— BEGIN Page extract —

SIAM News Blog
SIAM News
Print

Understanding the New Baseball Statistics

By James Case

Smart Baseball: The Story Behind the Old Stats That Are Ruining the Game, the New Ones That Are Running It, And the Right Way to Think About Baseball. By Keith Law. William Morrow, New York, NY, April 2017. 304 pages, $27.99.

Smart Baseball: The Story Behind the Old Stats That Are Ruining the Game, the New Ones That Are Running It, And the Right Way to Think About Baseball. By Keith Law. Courtesy of William Morrow.
Sportswriter Keith Law served as a special assistant to the general manager of the Toronto Blue Jays Baseball Club for several years. His 2017 book, Smart Baseball, describes the quantitative revolution that has swept baseball front offices since Michael Lewis published Moneyball in 2003. All 30 major league teams now have “Analytics Departments” of technically proficient individuals who attempt to improve player procurement practices. In the baseball world, “analytics” is a catch-all phrase that encompasses the collection and storage of data, as well as the use of that data to generate insight. Before spending five to eight million dollars on a recent high school graduate—or several hundred million on an established player—it pays to invest time, effort, and money assessing that player’s potential cash value.

Smart Baseball is divided into three parts. The first section explains how traditional baseball statistics are nearly useless when it comes to evaluating players, while the second describes the bewildering variety of new statistics that have become available in recent years — mainly due to the ever-increasing size and number of online databases. The book’s final section explains how one can use the new statistics to guide player procurement.

— END Page extract —

■ Work instructions ■
**a)** Based on the Smart Baseball review, mark each statement yes or no, and support each answer with the deciding words from the review, quoted exactly: (i) All 30 major league teams now have analytics departments. (ii) The book is divided into four parts. (iii) Moneyball was published in 2003.
**b)** Carry the Smart Baseball review forward, starting after its final sentence.
The listing has no connection to the Smart Baseball review.

— BEGIN Dataset content —

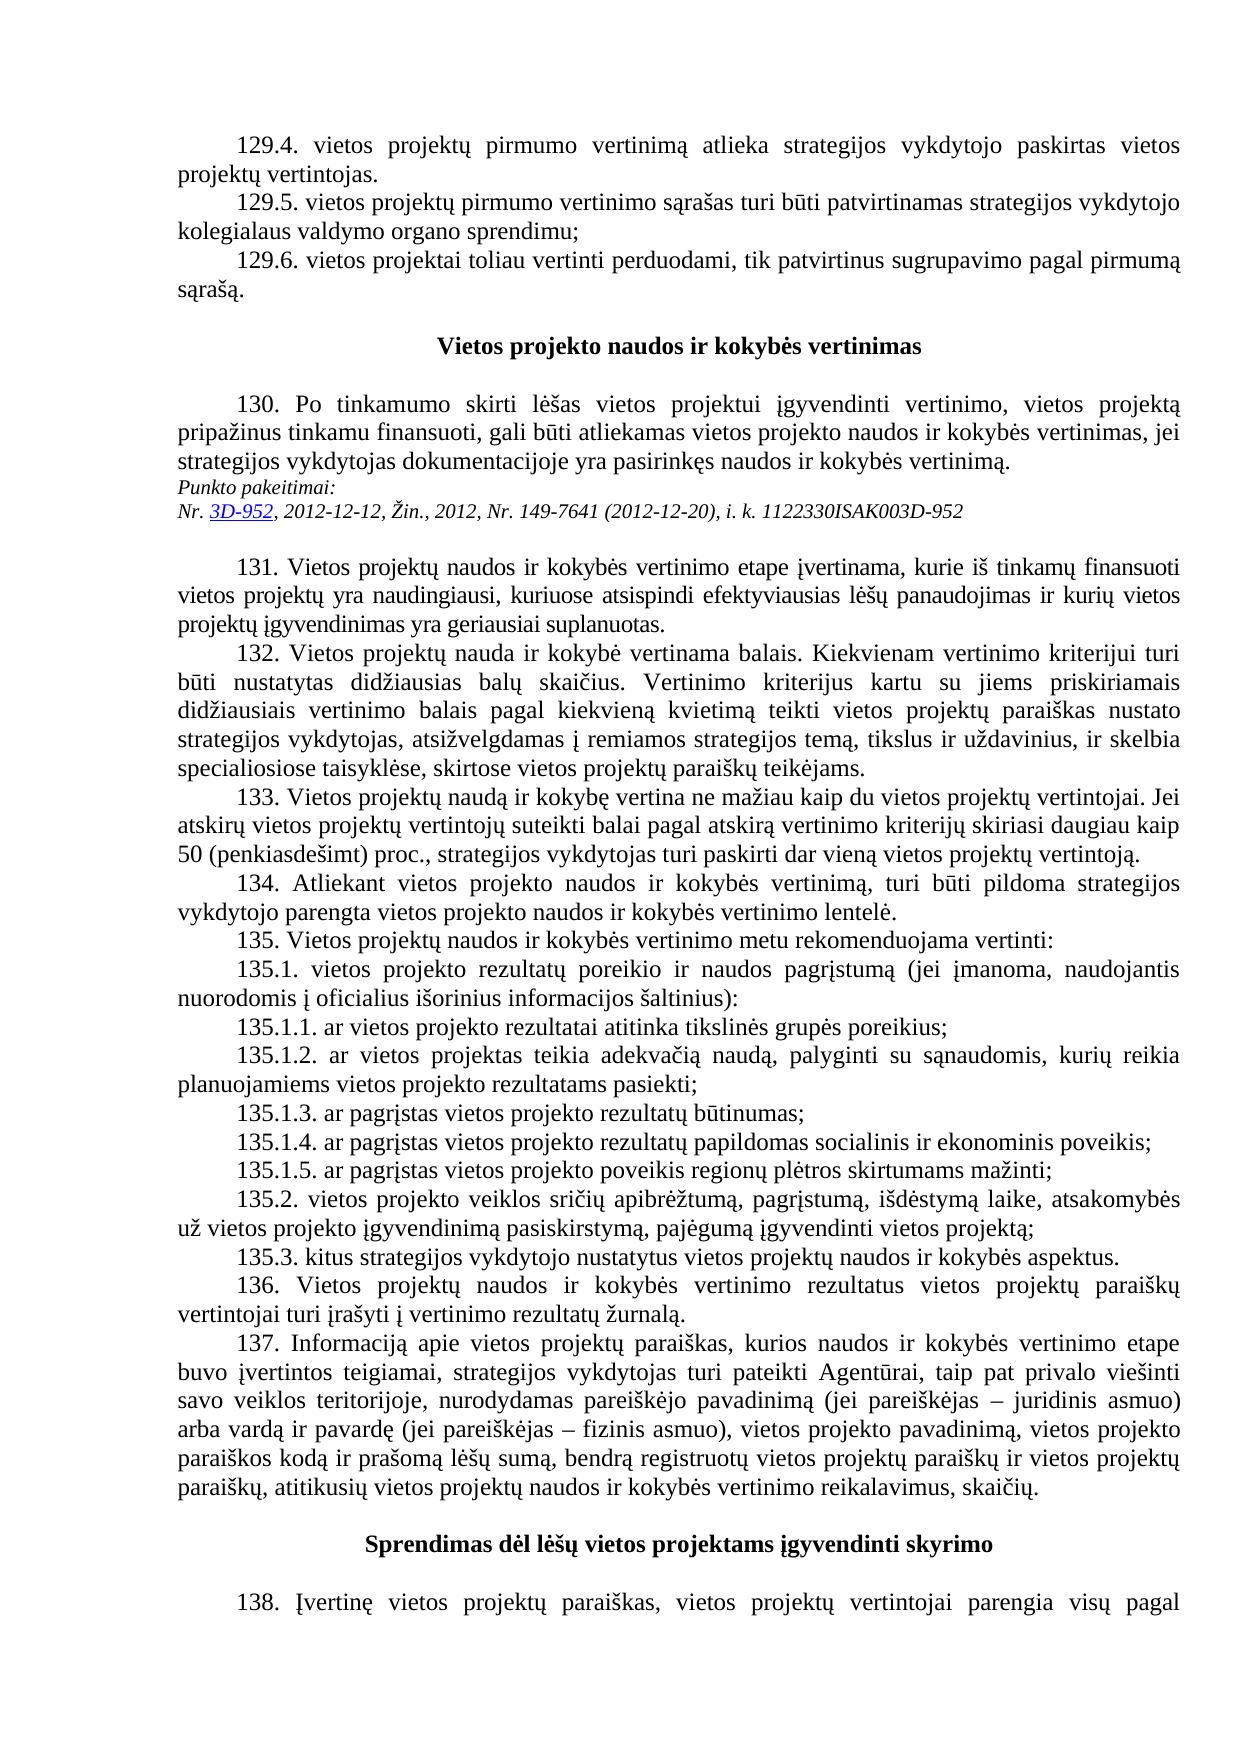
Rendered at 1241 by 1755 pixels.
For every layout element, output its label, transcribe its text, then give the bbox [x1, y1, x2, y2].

text 135. Vietos projektų naudos ir kokybės vertinimo metu rekomenduojama vertinti: [177, 926, 1181, 954]
text Nr. 3D-952, 2012-12-12, Žin., 2012, Nr. 149-7641 (2012-12-20), i. k. 1122330ISAK003D-952 [177, 499, 1181, 523]
text 129.6. vietos projektai toliau vertinti perduodami, tik patvirtinus sugrupavimo pagal pirmumą sąrašą. [177, 245, 1181, 302]
text 138. Įvertinę vietos projektų paraiškas, vietos projektų vertintojai parengia visų pagal [177, 1587, 1181, 1616]
text 135.1.3. ar pagrįstas vietos projekto rezultatų būtinumas; [177, 1098, 1181, 1127]
text 133. Vietos projektų naudą ir kokybę vertina ne mažiau kaip du vietos projektų vertintojai. Jei atskirų vietos projektų vertintojų suteikti balai pagal atskirą vertinimo kriterijų skiriasi daugiau kaip 50 (penkiasdešimt) proc., strategijos vykdytojas turi paskirti dar vieną vietos projektų vertintoją. [177, 782, 1181, 868]
text 129.5. vietos projektų pirmumo vertinimo sąrašas turi būti patvirtinamas strategijos vykdytojo kolegialaus valdymo organo sprendimu; [177, 187, 1181, 245]
text Vietos projekto naudos ir kokybės vertinimas [177, 331, 1181, 360]
text 135.1.1. ar vietos projekto rezultatai atitinka tikslinės grupės poreikius; [177, 1012, 1181, 1041]
text Sprendimas dėl lėšų vietos projektams įgyvendinti skyrimo [177, 1529, 1181, 1558]
text 130. Po tinkamumo skirti lėšas vietos projektui įgyvendinti vertinimo, vietos projektą pripažinus tinkamu finansuoti, gali būti atliekamas vietos projekto naudos ir kokybės vertinimas, jei strategijos vykdytojas dokumentacijoje yra pasirinkęs naudos ir kokybės vertinimą. [177, 389, 1181, 475]
text 135.1.5. ar pagrįstas vietos projekto poveikis regionų plėtros skirtumams mažinti; [177, 1156, 1181, 1184]
text Punkto pakeitimai: [177, 475, 1181, 499]
text 135.2. vietos projekto veiklos sričių apibrėžtumą, pagrįstumą, išdėstymą laike, atsakomybės už vietos projekto įgyvendinimą pasiskirstymą, pajėgumą įgyvendinti vietos projektą; [177, 1184, 1181, 1242]
text 135.1.4. ar pagrįstas vietos projekto rezultatų papildomas socialinis ir ekonominis poveikis; [177, 1127, 1181, 1156]
text 135.3. kitus strategijos vykdytojo nustatytus vietos projektų naudos ir kokybės aspektus. [177, 1242, 1181, 1271]
text 135.1. vietos projekto rezultatų poreikio ir naudos pagrįstumą (jei įmanoma, naudojantis nuorodomis į oficialius išorinius informacijos šaltinius): [177, 954, 1181, 1012]
text 134. Atliekant vietos projekto naudos ir kokybės vertinimą, turi būti pildoma strategijos vykdytojo parengta vietos projekto naudos ir kokybės vertinimo lentelė. [177, 868, 1181, 926]
text 132. Vietos projektų nauda ir kokybė vertinama balais. Kiekvienam vertinimo kriterijui turi būti nustatytas didžiausias balų skaičius. Vertinimo kriterijus kartu su jiems priskiriamais didžiausiais vertinimo balais pagal kiekvieną kvietimą teikti vietos projektų paraiškas nustato strategijos vykdytojas, atsižvelgdamas į remiamos strategijos temą, tikslus ir uždavinius, ir skelbia specialiosiose taisyklėse, skirtose vietos projektų paraiškų teikėjams. [177, 638, 1181, 782]
text 131. Vietos projektų naudos ir kokybės vertinimo etape įvertinama, kurie iš tinkamų finansuoti vietos projektų yra naudingiausi, kuriuose atsispindi efektyviausias lėšų panaudojimas ir kurių vietos projektų įgyvendinimas yra geriausiai suplanuotas. [177, 552, 1181, 638]
text 137. Informaciją apie vietos projektų paraiškas, kurios naudos ir kokybės vertinimo etape buvo įvertintos teigiamai, strategijos vykdytojas turi pateikti Agentūrai, taip pat privalo viešinti savo veiklos teritorijoje, nurodydamas pareiškėjo pavadinimą (jei pareiškėjas – juridinis asmuo) arba vardą ir pavardę (jei pareiškėjas – fizinis asmuo), vietos projekto pavadinimą, vietos projekto paraiškos kodą ir prašomą lėšų sumą, bendrą registruotų vietos projektų paraiškų ir vietos projektų paraiškų, atitikusių vietos projektų naudos ir kokybės vertinimo reikalavimus, skaičių. [177, 1328, 1181, 1501]
text 129.4. vietos projektų pirmumo vertinimą atlieka strategijos vykdytojo paskirtas vietos projektų vertintojas. [177, 130, 1181, 187]
text 136. Vietos projektų naudos ir kokybės vertinimo rezultatus vietos projektų paraiškų vertintojai turi įrašyti į vertinimo rezultatų žurnalą. [177, 1271, 1181, 1328]
text 135.1.2. ar vietos projektas teikia adekvačią naudą, palyginti su sąnaudomis, kurių reikia planuojamiems vietos projekto rezultatams pasiekti; [177, 1041, 1181, 1098]
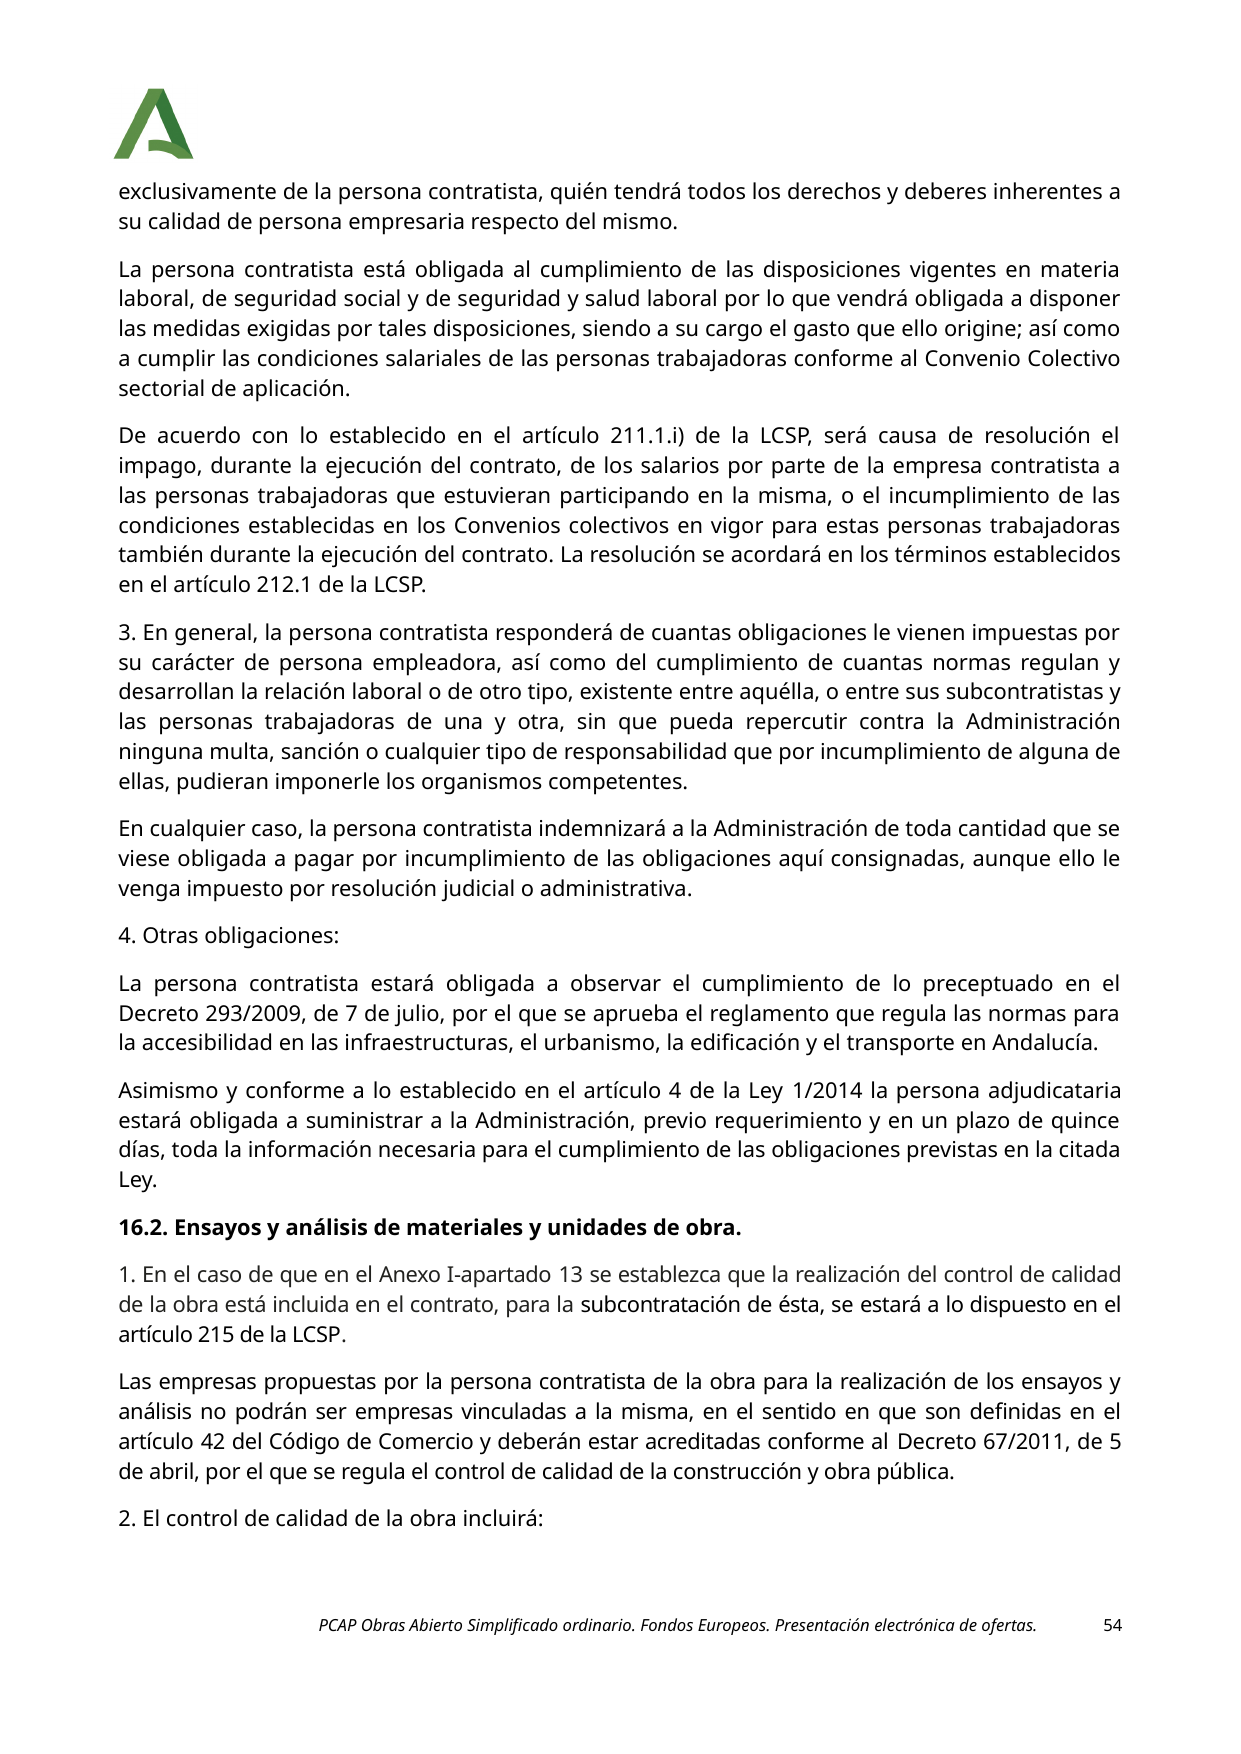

— END Dataset content —

■ Answer list ■
**a)**
(i) Yes: "All 30 major league teams now have “Analytics Departments”"
(ii) No: "Smart Baseball is divided into three parts."
(iii) Yes: "since Michael Lewis published Moneyball in 2003"

**b)**
Law reserves his harshest condemnation for two familiar baseball statistics: runs batted in (RBIs) and pitcher wins (Ws). Teams, not pitchers, win games, and most of the runs for which batters get credit occur when their teammates are on base ahead of them. It is not that difficult to hit a short fly ball to the outfield with a speedy runner on third base; does the runner deserve less credit than the batter, even though he scored the resulting run? Likewise, a pitcher could pitch badly for five innings—giving up 10 runs while his teammates score 12—before being replaced by a relief pitcher who obliterates the opposition for the next four innings. Why, Law asks, should the inept starting pitcher receive credit for the win instead of the dominating reliever?

Law also considers batting average (AVG)1 to be overrated and uses Figure 1 to justify his skepticism of this statistic. “GORDON” is Dee Gordon, then of the Miami Marlins, who “led the league in batting” in 2015 with an AVG of .333. “HARPER” is Bryan Harper of the Washington Nationals, whose AVG was “only” .330. While Harper finished a close second to Gordon in AVG, he outperformed him by a substantial margin in every other category of interest, including adjusted batting runs (ABR). So does it really make sense to call Gordon the “batting champion?”

Figure 1. Comparison of Dee Gordon of the Miami Marlins and Bryan Harper of the Washington Nationals in 2015, in terms of batting average (AVG), on-base percentage (OBP), slugging percentage (SLG), doubles (2B), home runs (HR), bases on balls (BB), OUTS, and adjusted batting runs (ABR). Figure adapted from Smart Baseball.

Casual fans are often confused by the so-called “triple slash line” that is frequently appended to a player’s name to gauge his prowess as a hitter (i.e., Harper .330/.460/.649). The first number is the usual AVG, which is calculated by the ratio \(AVG= \frac{H}{AB}\). Here, \(H\) is the number of hits made by the player and \(AB\) is the number of his official turns at bat. The middle number is a relatively recent statistic called on-base percentage: \(OBP=(H+BB+\)\(HBP)/PA\). \(BB\) is “bases on balls,” \(HBP\) is “hit by pitch,” and \(PA\) is the number of “plate appearances” the player actually made: \(PA=AB+BB+HBP+SF\). \(SF\) stands for “sacrifice flies,” the batter’s fly ball outs that allowed a baserunner to score. Finally, the last number is the less familiar slugging average (SLG), which is the ratio \(TB/AB\), where \(TB\) is the number of “total bases” generated in the same series of “at-bats:” \(TB=1B+2 \times 2B + 3 \times 3B + 4 \times HR\). \(1B\) is singles, \(2B\) is doubles, \(3B\) is triples, and \(HR\) is home runs.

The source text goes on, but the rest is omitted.